Les maîtres du jeu ou la réciprocité des échanges
Nous accordons une importance particulière au travail avec le jeune public, particulièrement lorsqu’il s’agit de jouer. L’interaction avec les enfants dans un milieu scolaire permet selon nous une forme de liberté réciproque dans les prises de paroles et les échanges lors des ateliers et la dynamique de co-apprentissage induite par des moments en classe ajoute de la richesse à ce partage. La dimension pédagogique permet de déployer plusieurs facettes d’un projet et d'expérimenter des formes multiples, en passant par des moments d’écrits, des visites, de la fabrication ou encore la mise en place d’un événement de restitution.
Enfin, la clarté impliquée par les échanges avec un public jeune implique de définir précisément les contraintes, les règles du jeu que nous allons partager.

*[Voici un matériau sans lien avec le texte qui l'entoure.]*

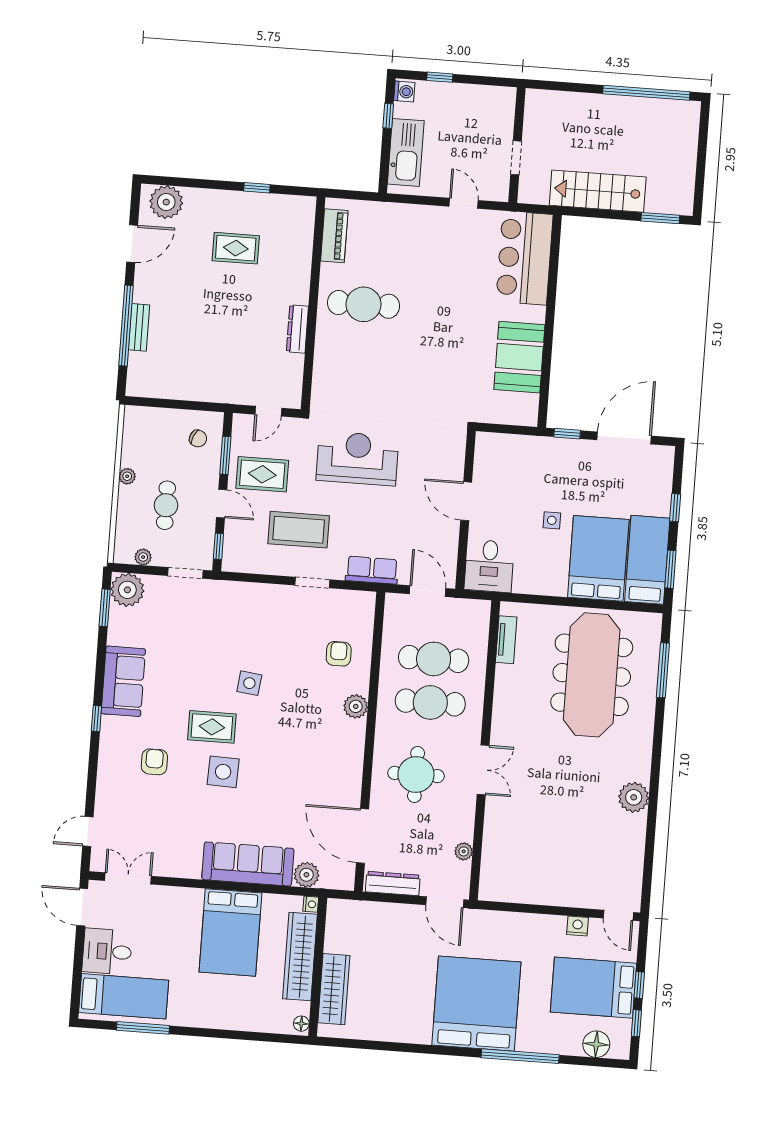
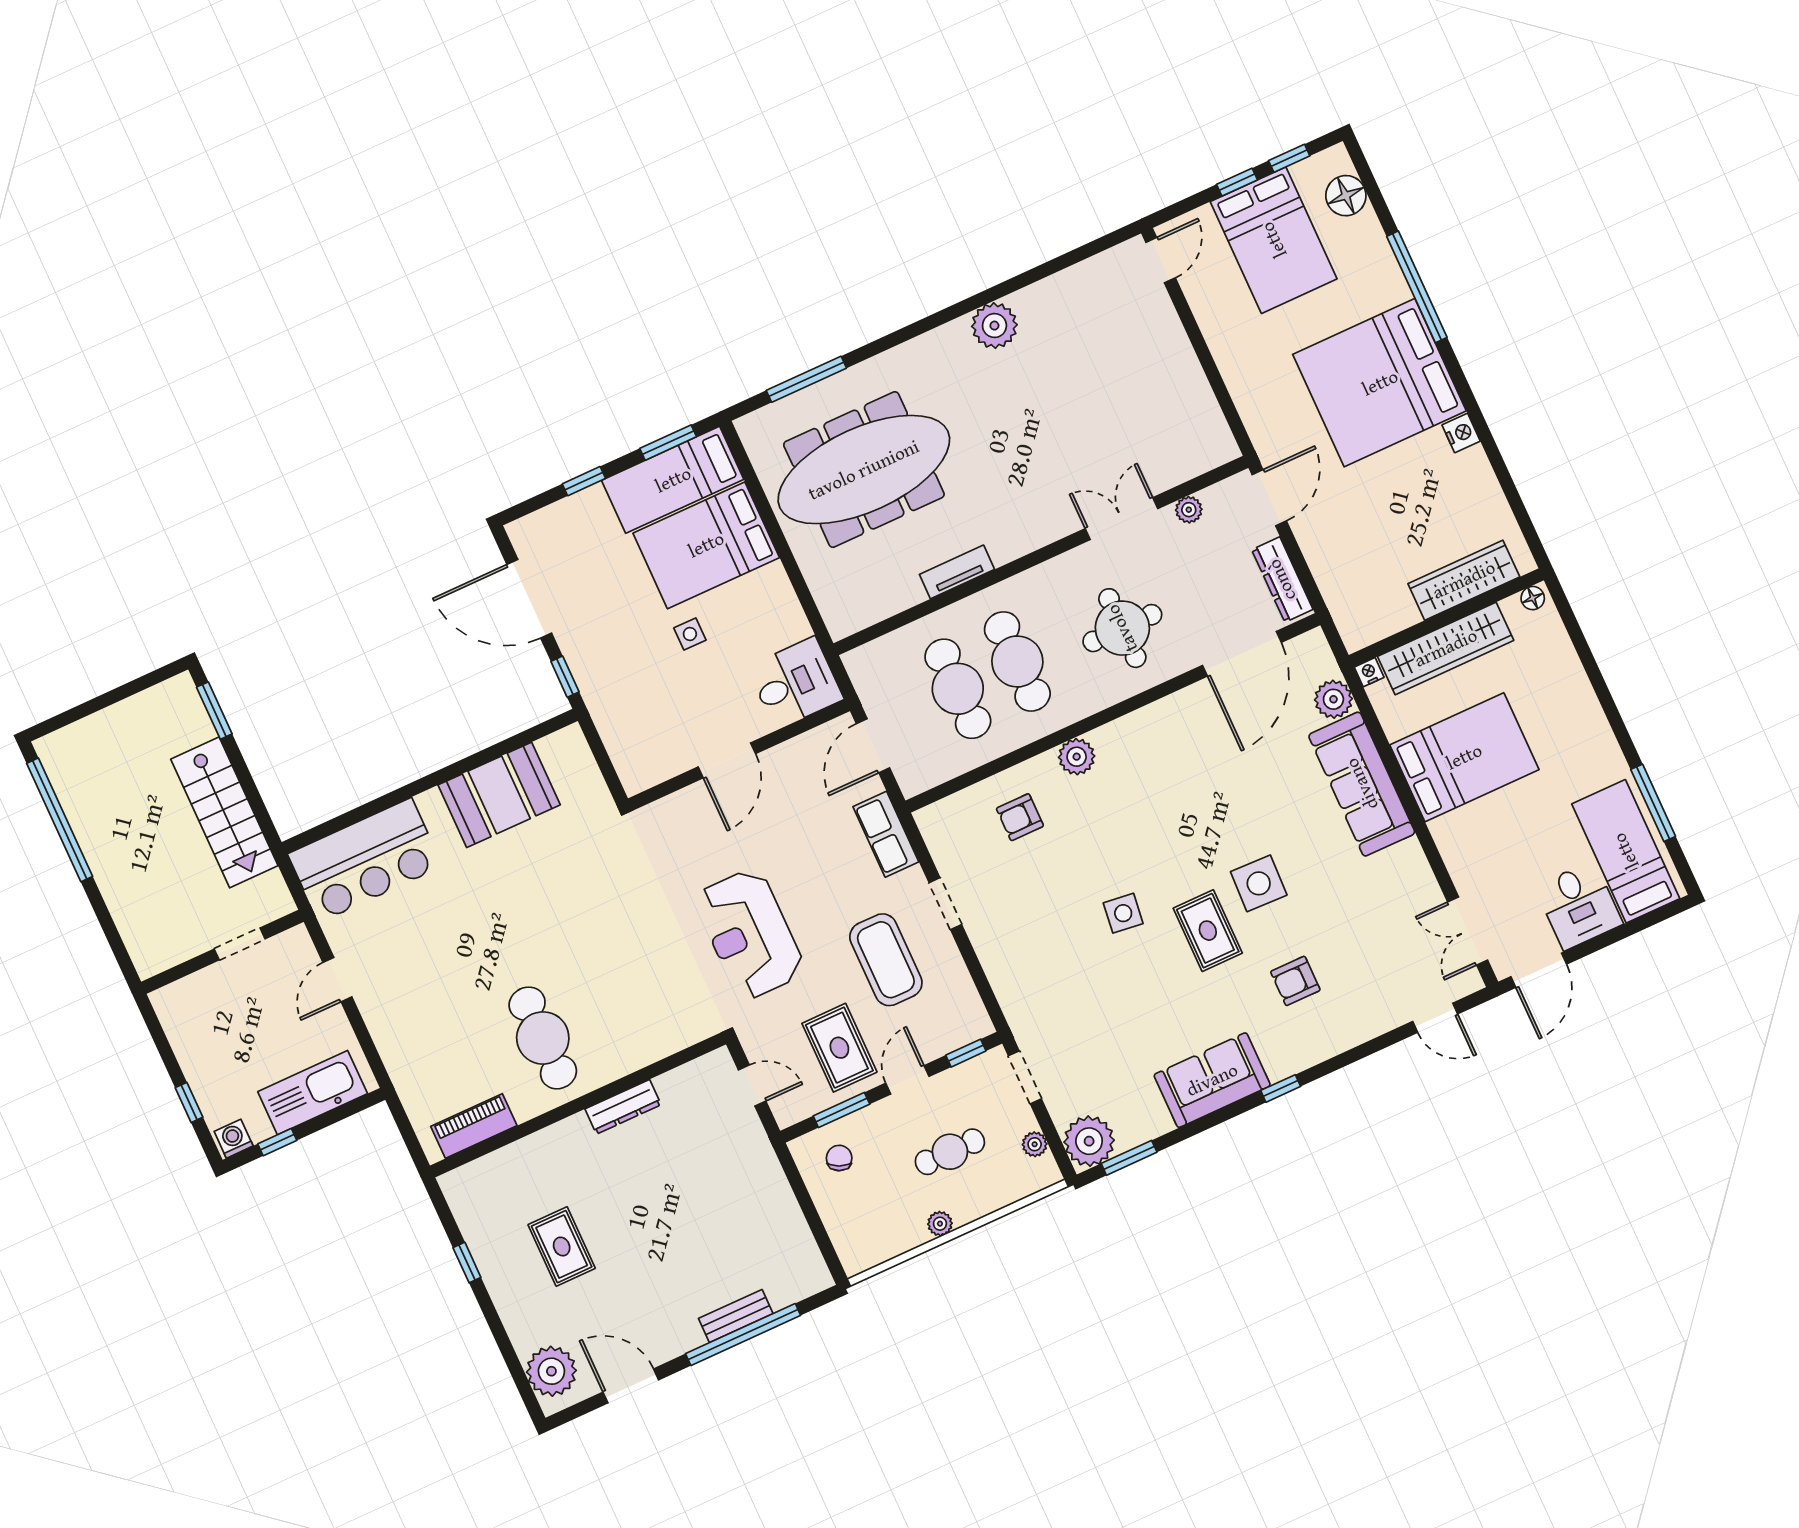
tv unit: (506, 640) -> (957, 572), moved
double door: (483, 770) -> (1121, 519), moved
nightstand: (578, 926) -> (1461, 433), moved, turned 180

Après deux expériences menées en milieux scolaires, le jeu apparaît comme une analogie accessible et partageable au processus de création artistique. Nous souhaitons à présent donner forme à ces processus en mettant en oeuvre un projet d’utopie ludique.
Le jeu en projet
Dans chaque cour d’école, les pratiques ludiques les plus variées se côtoient et, avec leurs
ensembles de règles et d’improvisations, réunissent des participants qui à leur tour “mettent en jeux” le territoire qui les entoure. Le jeu constitue une première étape de la transformation du territoire, même si elle demeure exclusivement imaginaire. Nous sommes convaincus que l’évolution de nos espaces doit être prise en charge par le plus grand nombre. La transmission de la mise en projet d’un espace à travers le jeu constitue pour nous un moyen très important pour ouvrir la curiosité de la ville au plus grand nombre.
La ville maquette
La miniaturisation permet de réduire le monde à notre échelle et ainsi de tenter de se saisir de ce qui nous échappait “grandeur nature”. Ce monde miniature devient alors manipulable et plus facilement appropriable. La maquette apparaît comme le médium par excellence appartenant autant à l’univers du jeu qu’à celui du projet, autant à l’univers de l’enfant qu’à celui de l’adulte et donc un support d’échange privilégié dans le cadre d’un travail de transmission.